Published:April 27, 2017DOI:https://doi.org/10.1016/j.acap.2017.04.010

      Abstract

      The medical home has been widely promoted as a model of primary care with the potential to transform the health care delivery system. Although this model was initially focused on children with chronic conditions, the American Academy of Pediatrics has endorsed a generalization of the model, promoting the statement, “Every child deserves a medical home.” Recently, other major professional and governmental organizations have embraced this more inclusive vision, and the medical home concept has been promoted in provisions of the Affordable Care Act. Yet, rigorous evaluations of the value of the medical home, within pediatrics and beyond, have been limited, and the results have been mixed. Early results from large demonstration projects in adults have generally noted modest improvements in quality without accompanying reductions in cost.
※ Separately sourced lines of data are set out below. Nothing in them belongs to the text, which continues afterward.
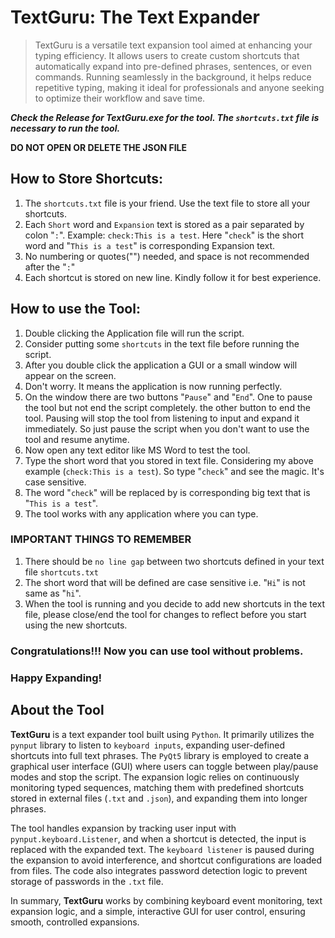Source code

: # TextGuru: The Text Expander

> TextGuru is a versatile text expansion tool aimed at enhancing your typing efficiency. It allows users to create custom shortcuts that automatically expand into pre-defined phrases, sentences, or even commands. Running seamlessly in the background, it helps reduce repetitive typing, making it ideal for professionals and anyone seeking to optimize their workflow and save time.

**_Check the Release for TextGuru.exe for the tool. The `shortcuts.txt` file is necessary to run the tool._**

**DO NOT OPEN OR DELETE THE JSON FILE**

## How to Store Shortcuts:

1. The `shortcuts.txt` file is your friend. Use the text file to store all your shortcuts.
2. Each `Short` word and `Expansion` text is stored as a pair separated by colon "`:`". 
Example: `check:This is a test`. 
Here "`check`" is the short word and "`This is a test`" is corresponding Expansion text.
3. No numbering or quotes("") needed, and space is not recommended after the "`:`"
4. Each shortcut is stored on new line. Kindly follow it for best experience.

## How to use the Tool:
1. Double clicking the Application file will run the script.
2. Consider putting some `shortcuts` in the text file before running the script.
3. After you double click the application a GUI or a small window will appear on the screen.
4. Don't worry. It means the application is now running perfectly.
5. On the window there are two buttons "`Pause`" and "`End`". One to pause the tool but not end the script completely. the other button to end the tool. Pausing will stop the tool from listening to input and expand it immediately. So just pause the script when you don't want to use the tool and resume anytime.
6. Now open any text editor like MS Word to test the tool. 
7. Type the short word that you stored in text file. Considering my above example (`check:This is a test`). So type "`check`" and see the magic. It's case sensitive.
8. The word "`check`" will be replaced by is corresponding big text that is "`This is a test`".
9. The tool works with any application where you can type.

### IMPORTANT THINGS TO REMEMBER
1. There should be `no line gap` between two shortcuts defined in your text file `shortcuts.txt`
2. The short word that will be defined are case sensitive i.e. "`Hi`" is not same as "`hi`".
3. When the tool is running and you decide to add new shortcuts in the text file, please close/end the tool for changes to reflect before you start using the new shortcuts.


### Congratulations!!! Now you can use tool without problems.

### Happy Expanding!

## About the Tool
**TextGuru** is a text expander tool built using `Python`. It primarily utilizes the `pynput` library to listen to `keyboard inputs`, expanding user-defined shortcuts into full text phrases. The `PyQt5` library is employed to create a graphical user interface (GUI) where users can toggle between play/pause modes and stop the script. The expansion logic relies on continuously monitoring typed sequences, matching them with predefined shortcuts stored in external files (`.txt` and `.json`), and expanding them into longer phrases.

The tool handles expansion by tracking user input with `pynput.keyboard.Listener`, and when a shortcut is detected, the input is replaced with the expanded text. The `keyboard listener` is paused during the expansion to avoid interference, and shortcut configurations are loaded from files. The code also integrates password detection logic to prevent storage of passwords in the `.txt` file.

In summary, **TextGuru** works by combining keyboard event monitoring, text expansion logic, and a simple, interactive GUI for user control, ensuring smooth, controlled expansions.
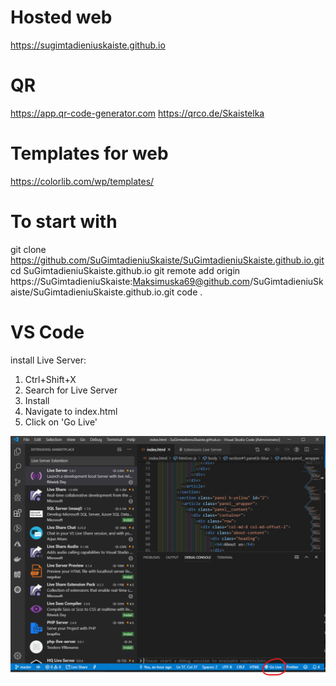 
# Hosted web
https://sugimtadieniuskaiste.github.io

# QR
https://app.qr-code-generator.com
https://qrco.de/Skaistelka



# Templates for web
https://colorlib.com/wp/templates/

# To start with
git clone https://github.com/SuGimtadieniuSkaiste/SuGimtadieniuSkaiste.github.io.git
cd SuGimtadieniuSkaiste.github.io
git remote add origin https://SuGimtadieniuSkaiste:Maksimuska69@github.com/SuGimtadieniuSkaiste/SuGimtadieniuSkaiste.github.io.git
code .

# VS Code
install Live Server:
1) Ctrl+Shift+X
2) Search for Live Server
3) Install
4) Navigate to index.html
5) Click on 'Go Live'

![VSCODE](https://github.com/SuGimtadieniuSkaiste/SuGimtadieniuSkaiste.github.io/blob/master/help.png)

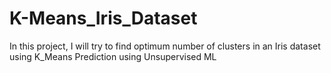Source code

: # K-Means_Iris_Dataset
In this project, I will try to find optimum number of clusters in an Iris dataset using K_Means
Prediction using Unsupervised ML
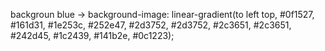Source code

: backgroun blue ->  background-image: linear-gradient(to left top, #0f1527, #161d31, #1e253c, #252e47, #2d3752, #2d3752, #2c3651, #2c3651, #242d45, #1c2439, #141b2e, #0c1223);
At this critical period in health care, with widespread interest in health care delivery and payment reform, these results present a potential threat to the medical home. Understanding possible reasons for these early findings is crucial to sustaining the spread of the medical home beyond its first 50 years. With this aim, we review the history of the medical home and trends in child health, and we explore the concepts of value and complexity as they pertain to pediatric health care delivery. We propose that, because of the demographic characteristics and economics of child health and current policy imperatives with regard to health care, a strong value proposition for the medical home in pediatrics involves children with medical complexity.